The Java custom processor implementation is shown below. Notice the DataHandler class implementation of the binary attribute in the SOAP request. The implementaiton will link the file input stream received from the inbound endopoint to the DataHandler which will enable direct streaming of data without preloading it into memory.

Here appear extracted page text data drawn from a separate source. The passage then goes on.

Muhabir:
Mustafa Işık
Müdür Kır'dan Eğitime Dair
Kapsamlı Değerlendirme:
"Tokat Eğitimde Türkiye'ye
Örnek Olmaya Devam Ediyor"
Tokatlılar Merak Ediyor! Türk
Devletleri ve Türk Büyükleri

package com.appnovation.example.processor;

import java.io.IOException;
import java.io.InputStream;
import java.io.OutputStream;

import javax.activation.DataHandler;
import javax.activation.DataSource;
import javax.activation.MimetypesFileTypeMap;

import org.mule.api.MuleEvent;
import org.mule.api.MuleMessage;
import org.mule.api.processor.MessageProcessor;

import com.appnovation.example.mtom.ImageFileType;

public class MtomRequestProcessor implements MessageProcessor {
	@Override
	public MuleEvent process(final MuleEvent event) {
		try {
			MuleMessage msg = event.getMessage();
			final InputStream inStream = msg.getPayload(InputStream.class);
			final String fileName = msg.getInboundProperty("originalFilename");
			ImageFileType imageFile = new ImageFileType();
			imageFile.setFileName(fileName);
			imageFile.setImageData(new DataHandler(new DataSource() {
				@Override
				public String getContentType() {
					return new MimetypesFileTypeMap().getContentType(fileName);
				}
				@Override
				public InputStream getInputStream() throws IOException {
					return inStream;
				}
				@Override
				public String getName() {
					return fileName;
				}
				@Override
				public OutputStream getOutputStream() throws IOException {
					return null;
				}
			}));
			msg.setPayload(imageFile);
		} catch (Exception e) {
			e.printStackTrace();
		}
		return event;
	}
}

And that's about it. Running both web service consumer and provider above will stream files read from /tmp/mtom/in folder into /tmp/mtom/out folder over the http channel as SOAP message MTOM attachments without comsuming the Mule server memory and CPU resources.